--- Teks bacaan ---
Table of Contents
PADA sepuluh hari terakhir Ramadhan, muslim melakukan I’tikaf di masjid. Apa saja dalil tentang i’tikaf tersebut?
Secara bahasa, I’tikaf berarti menetap pada sesuatu. Sedangkan secara syar’i, i’tikaf berarti menetap di masjid dengan tata cara yang khusus disertai dengan niat.
Ibnul Mundzir mengatakan, “Para ulama sepakat bahwa i’tikaf itu sunnah, bukan wajib kecuali jika seseorang mewajibkan bagi dirinya bernadzar untuk melaksanakan i’tikaf.” (Al Mughni, 4/456)
Berikut dalil tentang I’tikaf:
1 Dalil tentang I’tikaf yang berasal dari Alquran
- Perintah I’tikaf kepada nabi Ibrahim dan Ismail
وَعَهِدْنَا إِلَى إِبْرَاهِيمَ وَإِسْمَاعِيلَ أَنْ طَهِّرَا بَيْتِيَ لِلطَّائِفِينَ وَالْعَاكِفِينَ وَالرُّكَّعِ السُّجُودِ (سورة البقرة: 125)
“Dan telah Kami perintahkan kepada Ibrahim dan Ismail: “Bersihkanlah rumah-Ku untuk orang-orang yang thawaf, yang i’tikaf, yang ruku’ dan yang sujud”. (QS. Al-Baqarah: 125)
- Larangan menganggu orang yang sedang I’tikaf
“Dan firman lainnya, “Janganlah kamu campuri mereka itu, sedang kamu beri’tikafdalam mesjid.” (QS. Al-Baqarah: 187)
--- Baris mentah ---
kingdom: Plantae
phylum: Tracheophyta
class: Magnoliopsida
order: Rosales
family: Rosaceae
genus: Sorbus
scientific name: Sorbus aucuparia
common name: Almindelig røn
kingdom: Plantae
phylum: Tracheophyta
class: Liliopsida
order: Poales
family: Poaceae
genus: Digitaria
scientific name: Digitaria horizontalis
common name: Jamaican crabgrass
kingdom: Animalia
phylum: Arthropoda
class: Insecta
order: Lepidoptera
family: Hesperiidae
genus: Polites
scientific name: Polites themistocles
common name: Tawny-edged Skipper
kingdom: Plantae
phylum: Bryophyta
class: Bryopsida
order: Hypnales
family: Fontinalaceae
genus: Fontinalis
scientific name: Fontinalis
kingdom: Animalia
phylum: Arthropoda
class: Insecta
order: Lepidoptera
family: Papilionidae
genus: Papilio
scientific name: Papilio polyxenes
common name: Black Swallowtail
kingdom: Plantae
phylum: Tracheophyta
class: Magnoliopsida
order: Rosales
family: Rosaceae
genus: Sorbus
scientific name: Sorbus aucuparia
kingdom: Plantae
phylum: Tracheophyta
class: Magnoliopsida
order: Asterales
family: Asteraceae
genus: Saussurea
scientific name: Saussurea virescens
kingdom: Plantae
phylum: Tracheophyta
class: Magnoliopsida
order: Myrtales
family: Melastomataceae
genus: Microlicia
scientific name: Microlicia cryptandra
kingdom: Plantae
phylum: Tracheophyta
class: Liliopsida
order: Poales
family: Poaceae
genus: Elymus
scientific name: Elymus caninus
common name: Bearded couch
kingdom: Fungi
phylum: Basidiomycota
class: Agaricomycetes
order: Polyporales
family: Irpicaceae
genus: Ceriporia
---
### Tujuan A
Tuliskan kembali baris-baris di atas tanpa perubahan apa pun. Mulailah dari baris yang memuat "scientific name: Fontinalis" dan berhentilah pada baris terakhir bagian baris mentah.
### Tujuan B
Teruskan teks bacaan tentang dalil i'tikaf setelah kalimat terakhir yang tercantum.

### Jawaban A
scientific name: Fontinalis
kingdom: Animalia
phylum: Arthropoda
class: Insecta
order: Lepidoptera
family: Papilionidae
genus: Papilio
scientific name: Papilio polyxenes
common name: Black Swallowtail
kingdom: Plantae
phylum: Tracheophyta
class: Magnoliopsida
order: Rosales
family: Rosaceae
genus: Sorbus
scientific name: Sorbus aucuparia
kingdom: Plantae
phylum: Tracheophyta
class: Magnoliopsida
order: Asterales
family: Asteraceae
genus: Saussurea
scientific name: Saussurea virescens
kingdom: Plantae
phylum: Tracheophyta
class: Magnoliopsida
order: Myrtales
family: Melastomataceae
genus: Microlicia
scientific name: Microlicia cryptandra
kingdom: Plantae
phylum: Tracheophyta
class: Liliopsida
order: Poales
family: Poaceae
genus: Elymus
scientific name: Elymus caninus
common name: Bearded couch
kingdom: Fungi
phylum: Basidiomycota
class: Agaricomycetes
order: Polyporales
family: Irpicaceae
genus: Ceriporia

### Jawaban B
BACA JUGA: Apa Hukum I’tikaf?
2 Dalil tentang I’tikaf yang berasal dari hadis
- Amalan Nabi pada sepuluh hari Ramadhan
Dari Abu Hurairah, ia berkata:
كَانَ النَّبِىُّ – صلى الله عليه وسلم – يَعْتَكِفُ فِى كُلِّ رَمَضَانَ عَشْرَةَ أَيَّامٍ ، فَلَمَّا كَانَ الْعَامُ الَّذِى قُبِضَ فِيهِ اعْتَكَفَ عِشْرِينَ يَوْمًا
“Nabi shallallahu ‘alaihi wa sallam biasa beri’tikaf pada bulan Ramadhan selama sepuluh hari. Namun pada tahun wafatnya, Beliau beri’tikaf selama dua puluh hari”. (HR Bukhari 2044)
- Amalan di akhir-akhir bulan Ramadhan
Waktu i’tikaf yang lebih afdhol adalah di akhir-akhir ramadhan (10 hari terakhir bulan Ramadhan) sebagaimana hadits ‘Aisyah, ia berkata:
أَنَّ النَّبِىَّ – صلى الله عليه وسلم – كَانَ يَعْتَكِفُ الْعَشْرَ الأَوَاخِرَ مِنْ رَمَضَانَ حَتَّى تَوَفَّاهُ اللَّهُ ، ثُمَّ اعْتَكَفَ أَزْوَاجُهُ مِنْ بَعْدِهِ
“Nabi shallallahu ‘alaihi wa sallam beri’tikaf pada sepuluh hari yang akhir dari Ramadhan hingga wafatnya kemudian isteri-isteri beliau pun beri’tikaf setelah kepergian beliau.” (HR. Bukhari no. 2026 dan Muslim no. 1172)
Nabi shallallahu ‘alaihi wa sallam beri’tikaf pada sepuluh hari terakhir dengan tujuan untuk mendapatkan malam lailatul qadar, untuk menghilangkan dari segala kesibukan dunia, sehingga mudah bermunajat dengan Rabbnya, banyak berdo’a dan banyak berdzikir ketika itu.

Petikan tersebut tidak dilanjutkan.